Immune activation and inflammation are predictive of a rapid pace of HIV disease progression, and host immunoregulatory factors that blunt immune activation and inflammation may contribute to delayed disease progression.

We hypothesized that host factors controlling HIV-associated inflammation might be protective during the course of disease and that amongst such factors, heme oxygenase-1 (HO-1) was a good candidate as an important stress-response enzyme. It is the rate-limiting enzyme that initiates heme degradation and maintains cellular homeostasis during stress through its depletion of pro-oxidant heme, via generation of cytoprotective carbon monoxide, and biliverdin.

The experiments discussed in this thesis aim to explain how the activity of HO-1 controls harmful immune activation in HIV-positive individuals primarily through its function in blood monocyte populations.

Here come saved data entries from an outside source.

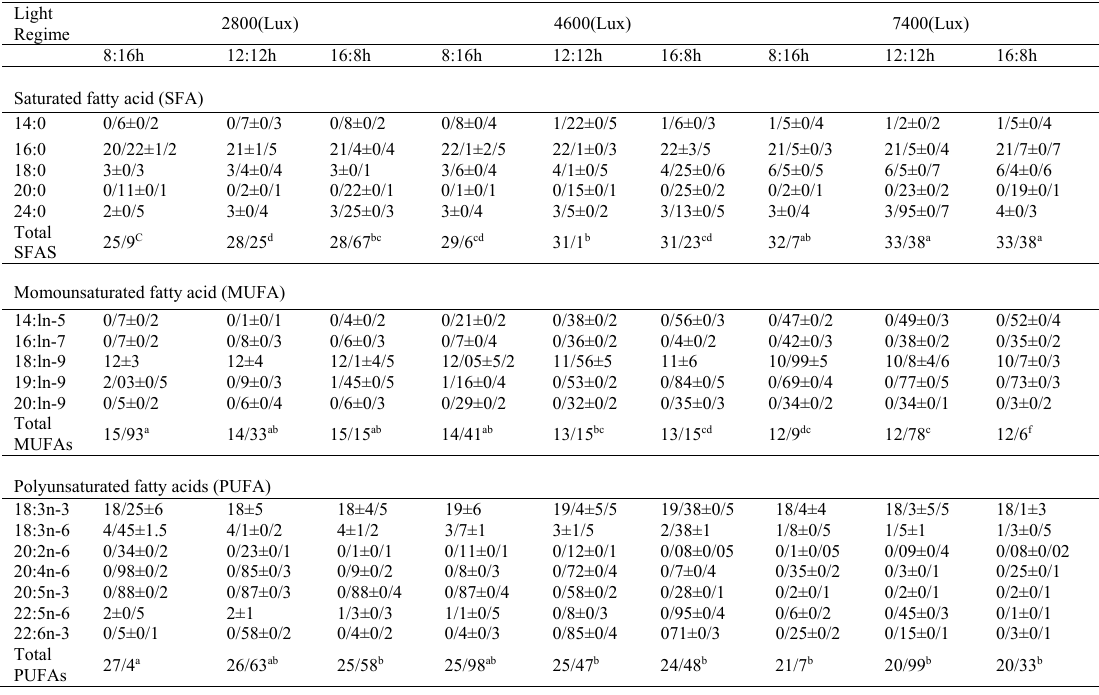
Table 1: Fatty acid composition of Chlorella vulgaris in different light regimes (Richmond et al ., 2004) Light Regime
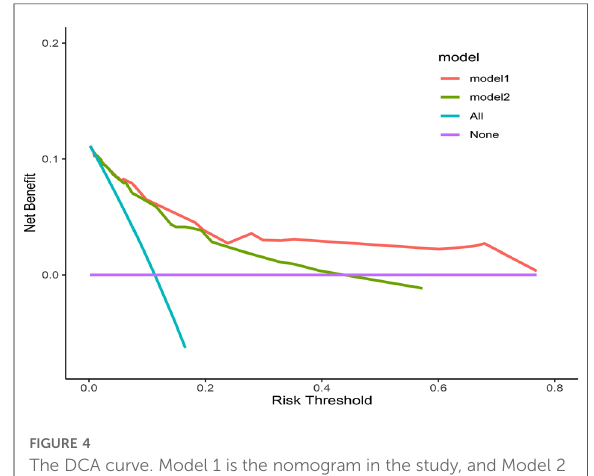
FIGURE 4 The DCA curve. Model 1 is the nomogram in the study, and Model 2 is the control model, which is composed of variables such as tumor size, histological type, ulcer and invasion depth.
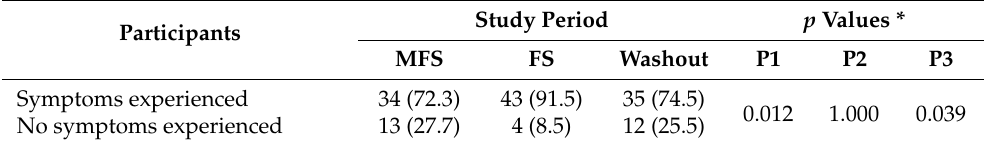
Table 2. Number and percentage of participants experiencing at least one symptom related to iron consumption.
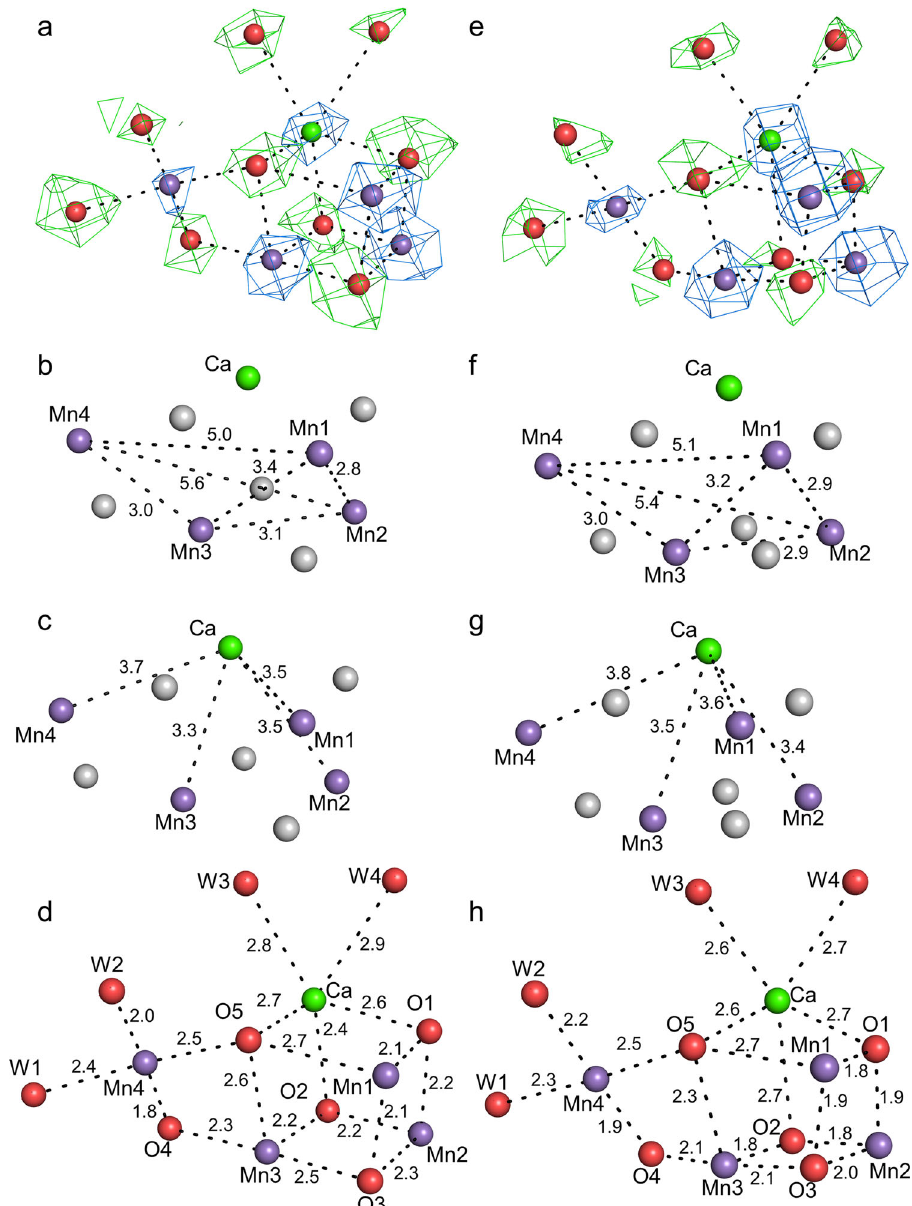
Fig. 4 Electron beam damages in the OEC structure solved at the high-dose (83 e − Å − 2 ) and low-dose (3.3 e − Å − 2 ). a – d High dose structure. a The cryo-EM density (blue) for manganese and calcium atoms at 17 σ and the subtracted map (green) for oxygen atoms and water molecules at 7 σ . b Mn – Mn distances in OEC (Å). c Mn – Ca distances in OEC (Å). d Mn – O, Ca – O, Mn – water and Ca – water distances in OEC (Å). e – h Low dose structure. e The cryo- EM density (blue) for manganese and calcium atoms at 17 σ and the subtracted map (green) for oxygen atoms and water molecules at 7 σ . f Mn – Mn distances in OEC (Å). g Mn – Ca distances in OEC (Å). h Mn – O, Ca – O, Mn – water, and Ca – water distances in OEC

We show that HO-1 plays an important role in dampening nonspecific T cell activation in murine and human studies. Pharmacological alteration of HO-1 in mice as well as in circulating immune cells of humans leads to altered T cell proliferation, maturation, and survival profiles. This discovery sets the important groundwork for establishing HO-1 pharmacological agents as potential therapies for HIV disease.

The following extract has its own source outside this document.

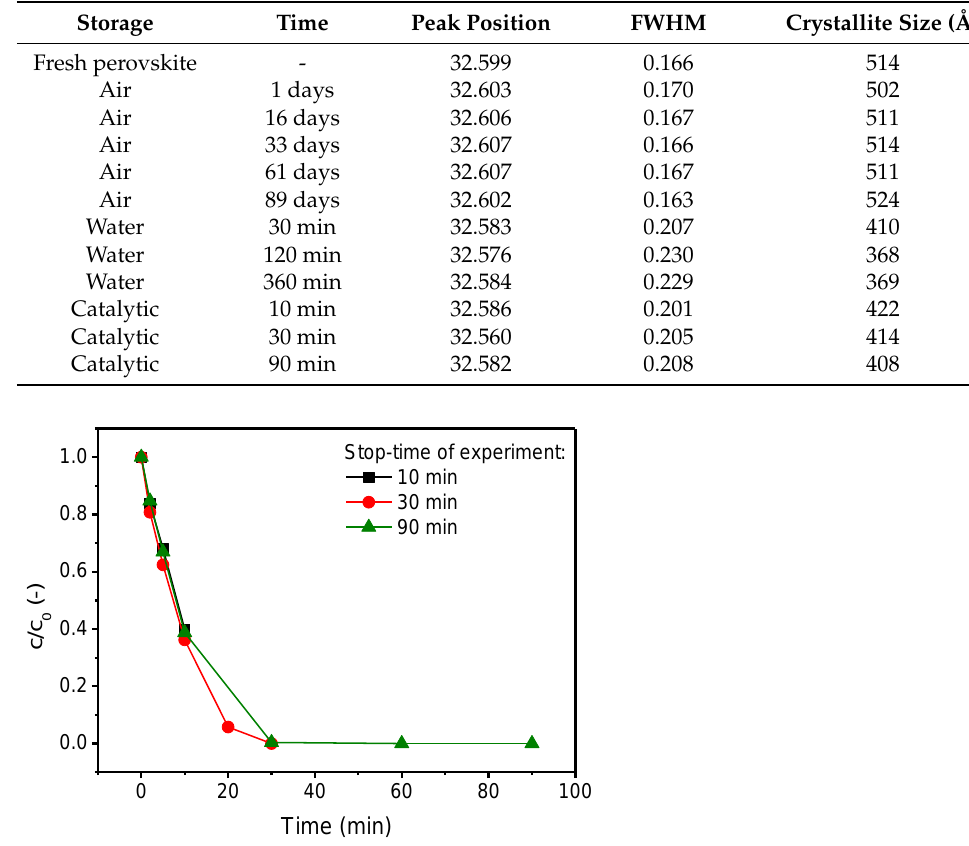
Figure 2. Relative concentration of bisphenol A plotted against time during catalytic degradation using SCF. Three different experiments stopped after different times to collect SCF after different times of use as catalysts. Concentrations are based on HPLC analyses.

Next, we show that inter-individual genetic variability in the HO-1 promoter region influences its transcriptional regulation. We conducted a candidate genotyping analysis of the HO-1 promoter polymorphisms during HIV-disease to show that African Americans with greater HO-1 GTn polymorphic repeats had higher plasma CD14 levels and viral loads on and off therapy, respectively.

HO-1 is regulated to a variable extent in the blood monocyte populations as defined by CD14 and CD16 expression, and we show that these circulating monocytes differentially predict HIV disease parameters.

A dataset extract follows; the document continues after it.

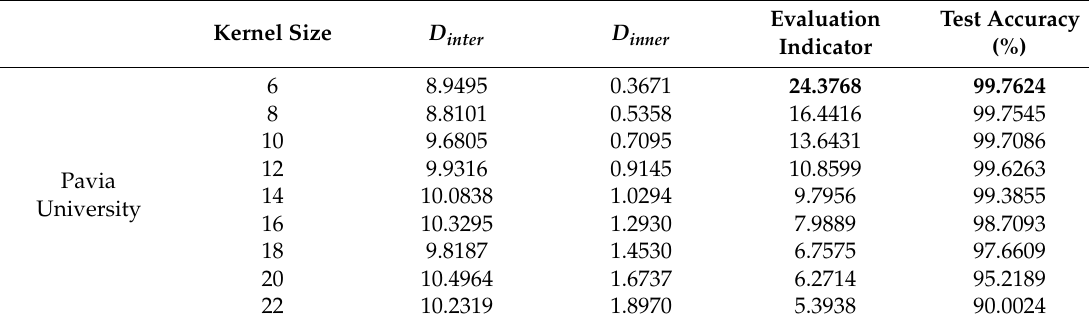
Table 4. The evaluation indicator value and the testing accuracy of K-means Net with different kernel sizes on Dataset 2.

Lastly, we determined how pharmacological inhibition of HO-1 influences virological and immunological consequences during pathogenic SIV disease. We administered the HO-1 inhibitor, tin mesoporphyrin (SnMP), to AGMs infected with the simian immunodeficiency virus (SIV). Treated animals had higher peak viral load during seroconversion, higher T cell activation, and higher absolute CD4+ T cell counts.

The results from this thesis show the importance of HO-1 activity in regulating homeostatic T cell activity as well as T cell function during inflammatory conditions such as HIV infection.